Conclusione In definitiva, la USPSTF conclude che la valutazione del rischio cardiovascolare per il momento dovrebbe basarsi solo sul classico modello di Framingham. Eventualmente il dosaggio dell'hs-PCR potrebbe essere il candidato migliore da affiancare al modello di Framingham, tuttavia non ci sono prove che cambiamenti nei livelli di questo fattore portino ad una riduzione degli eventi in prevenzione primaria.
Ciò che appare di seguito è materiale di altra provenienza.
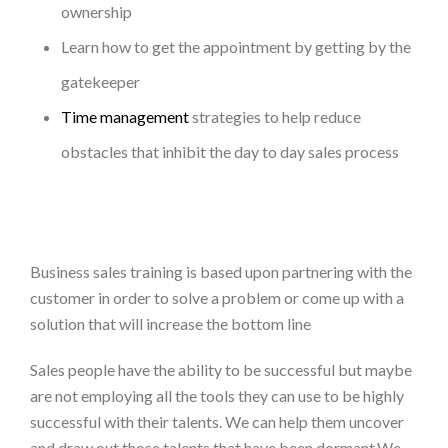
ownership
Learn how to get the appointment by getting by the
gatekeeper
Time management
strategies to help reduce
obstacles that inhibit the day to day sales process
Business sales training is based upon partnering with the
customer in order to solve a problem or come up with a
solution that will increase the bottom line
Sales people have the ability to be successful but maybe
are not employing all the tools they can use to be highly
successful with their talents. We can help them uncover
and draw out those talents that have been dormant.We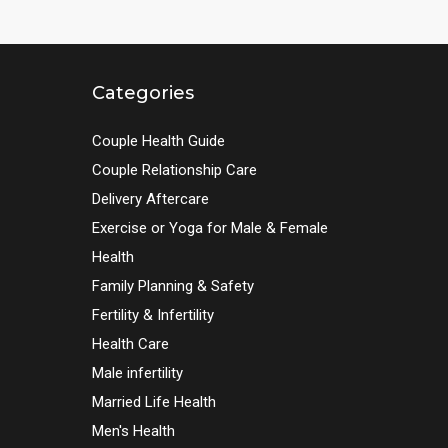
Categories
Couple Health Guide
Couple Relationship Care
Delivery Aftercare
Exercise or Yoga for Male & Female
Health
Family Planning & Safety
Fertility & Infertility
Health Care
Male infertility
Married Life Health
Men's Health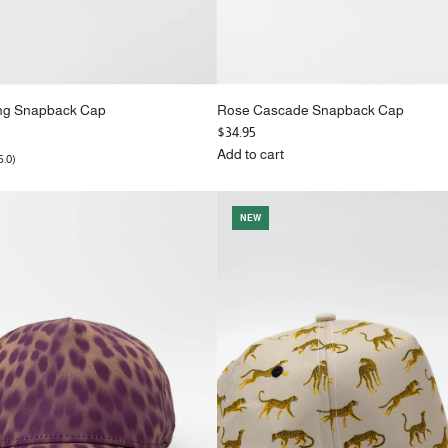
ing Snapback Cap
Rose Cascade Snapback Cap
$34.95
Add to cart
5.0)
Add
Rose
Cascade
NEW
Snapback
Cap
to
the
cart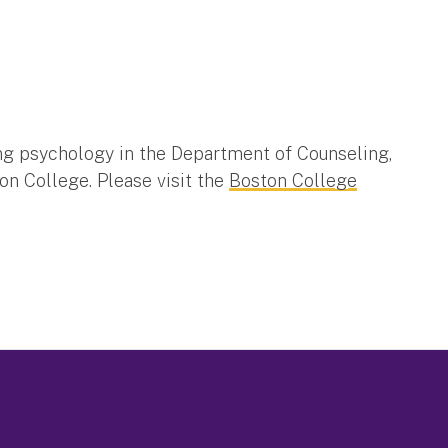
ing psychology in the Department of Counseling,
n College. Please visit the
Boston College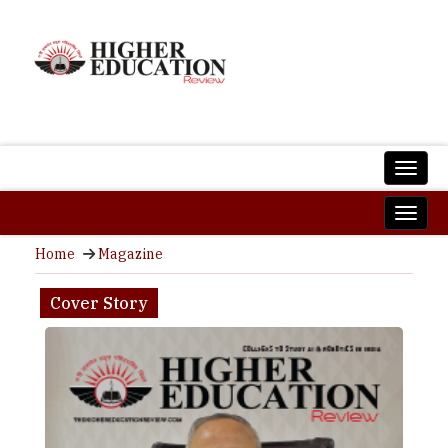
Home
Magazine
Cover Story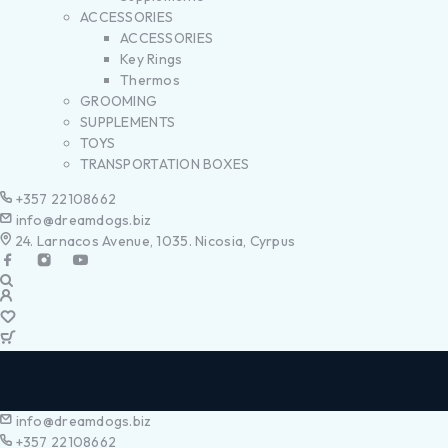
ACCESSORIES
ACCESSORIES
Key Rings
Thermos
GROOMING
SUPPLEMENTS
TOYS
TRANSPORTATION BOXES
+357 22108662
info@dreamdogs.biz
24. Larnacos Avenue, 1035. Nicosia, Cyrpus
info@dreamdogs.biz
+357 22108662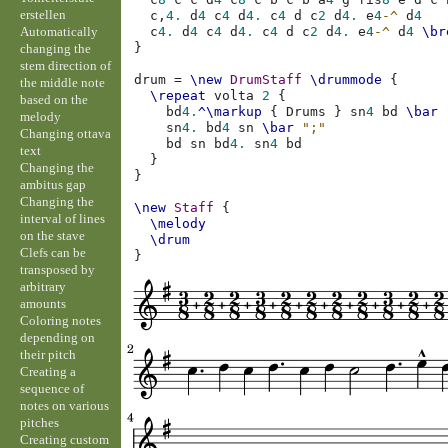
erstellen
c,
4.
d
4
c
4
d
4.
c
4
d
c
2
d
4.
e
4
-^
d
4
Automatically
c
4.
d
4
c
4
d
4.
c
4
d
c
2
d
4.
e
4
-^
d
4
\br
}
changing the
stem direction of
drum
=
\new
DrumStaff
\drummode
{
the middle note
\repeat
volta
2
{
based on the
bd
4.
^\markup
{
Drums
}
sn
4
bd
\bar
melody
sn
4.
bd
4
sn
\bar
";"
Changing ottava
bd
sn
bd
4.
sn
4
bd
text
}
Changing the
}
ambitus gap
Changing the
\new
Staff
{
interval of lines
\melody
on the stave
\drum
Clefs can be
}
transposed by
arbitrary
amounts
Coloring notes
depending on
their pitch
Creating a
sequence of
notes on various
pitches
Creating custom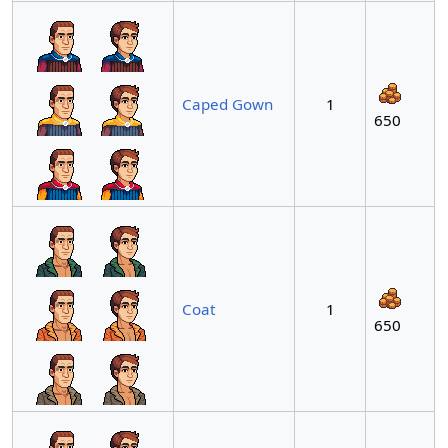
Caped Gown
1
650
Coat
1
650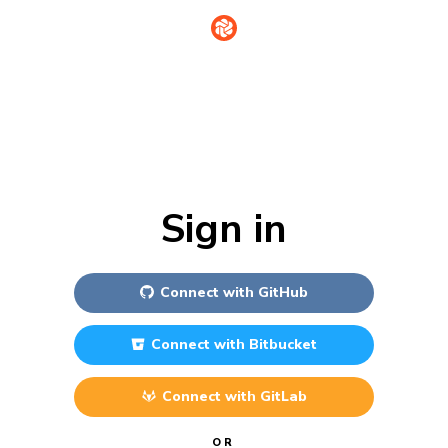
Sign in
Connect with
GitHub
Connect with
Bitbucket
Connect with
GitLab
OR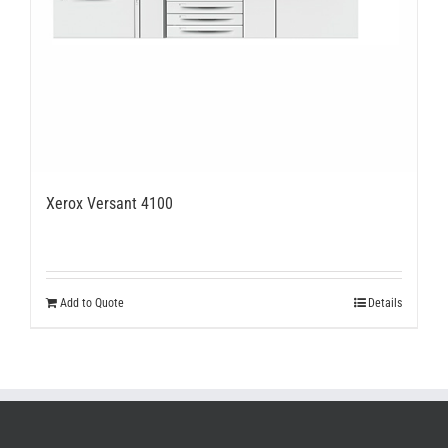
Xerox Versant 4100
Add to Quote
Details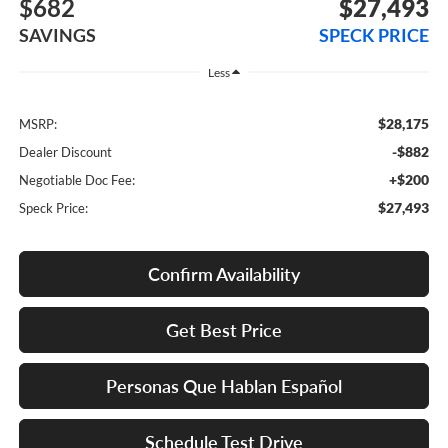
$682
$27,493
SAVINGS
SPECK PRICE
Less
$28,175
MSRP:
-$882
Dealer Discount
+$200
Negotiable Doc Fee:
$27,493
Speck Price:
Confirm Availability
Get Best Price
Personas Que Hablan Español
Schedule Test Drive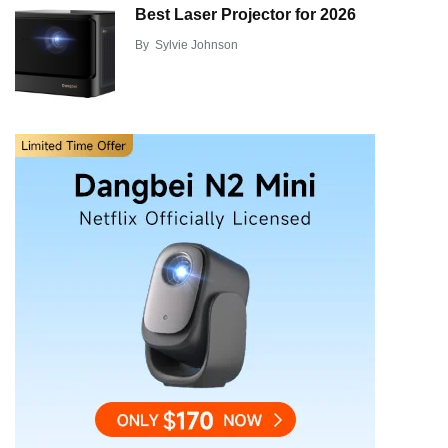
Best Laser Projector for 2026
By
Sylvie Johnson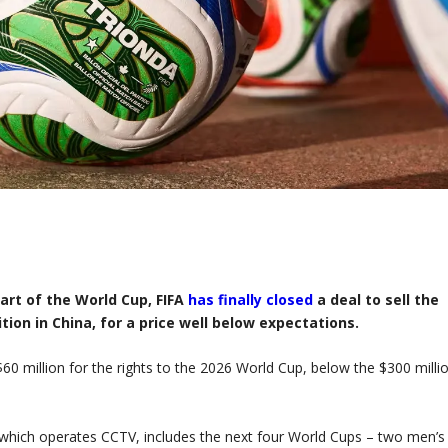
art of the World Cup, FIFA
has finally closed
a deal to sell the
tion in China, for a price well below expectations.
60 million for the rights to the 2026 World Cup, below the $300 milli
hich operates CCTV, includes the next four World Cups – two men’s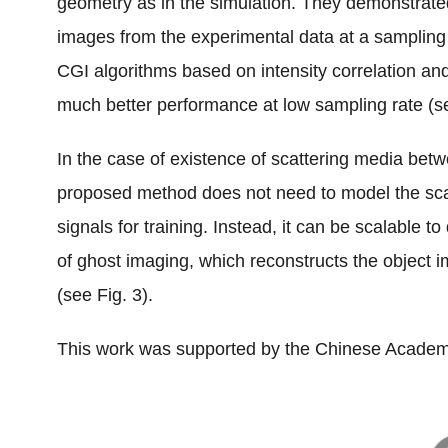
geometry as in the simulation. They demonstrated
images from the experimental data at a sampling 
CGI algorithms based on intensity correlation 
much better performance at low sampling rate (se
In the case of existence of scattering media betw
proposed method does not need to model the scat
signals for training. Instead, it can be scalable t
of ghost imaging, which reconstructs the object i
(see Fig. 3).
This work was supported by the Chinese Academ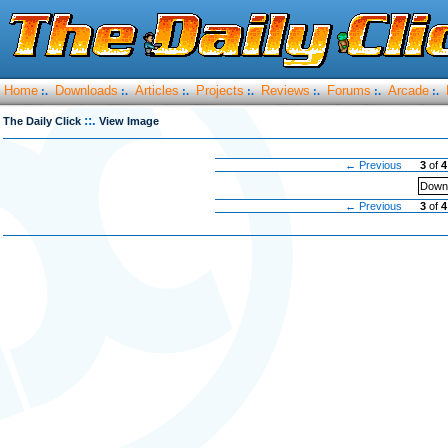
Home
Downloads
Articles
Projects
Reviews
Forums
Arcade
:.
:.
:.
:.
:.
:.
:.
::.
The Daily Click
View Image
← Previous
3
of
4
Downl
← Previous
3
of
4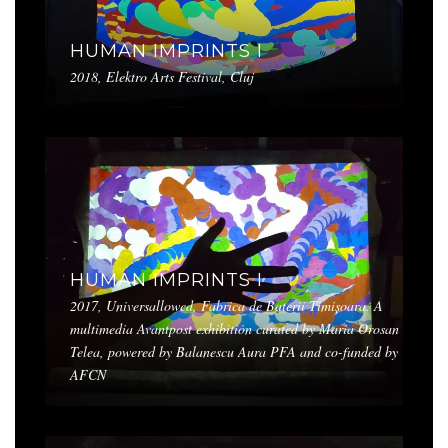
HUMAN IMPRINTS I
2018, Elektro Arts Festival, Cluj
HUMAN IMPRINTS I
2017, Universallowed, Fabrica de Baterii Timișoara. A
multimedia Avantpost exhibition curated by Maria Orosan
Telea, powered by Balanescu Aura PFA and co-funded by
AFCN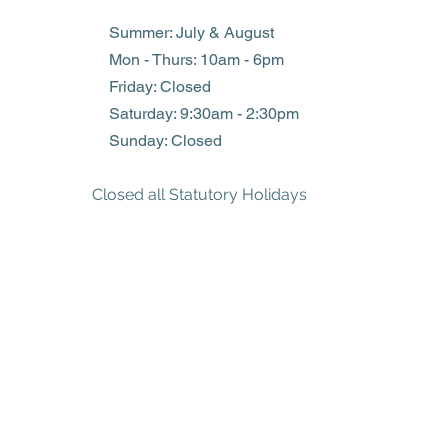
Summer: July & August
Mon - Thurs: 10am - 6pm
Friday: Closed
​​Saturday: 9:30am - 2:30pm
​Sunday: Closed
Closed all Statutory Holidays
Il messaggio take away, per il medico pratico, è questo: poichè non ci sono prove convincenti che usare i fattori di rischio cardiovascolare emergenti migliori gli esiti a distanza, il loro uso routinario per meglio stratificare il rischio dei pazienti a rischio intermedio dovrebbe essere scoraggiato. Nel caso del paziente in esame questa conclusione è tanto più valida in quanto il suo rischio è inferiore al 10%.
Renato Rossi
Referenze
1. U.S. Preventive Services Task Force. Using Nontraditional Risk Factors in Coronary Heart Disease Risk Assessment: U.S. Preventive Services Task Force Recommendation Statement. Ann Intern Med 2009 Oct 6; 151: 474-482. 2. Buckley DI et al. C-Reactive Protein as a Risk Factor for Coronary Heart Disease: A Systematic Review and Meta-analyses for the U.S. Preventive Services Task Force. Ann Intern Med 2009 Oct 6; 151: 483-495. 3. Helfand M et al. Emerging Risk Factors for Coronary Heart Disease: A Summary of Systematic Reviews Conducted for the U.S. Preventive Services Task Force. Ann Intern Med 2009 Oct 6, 151: 496-507.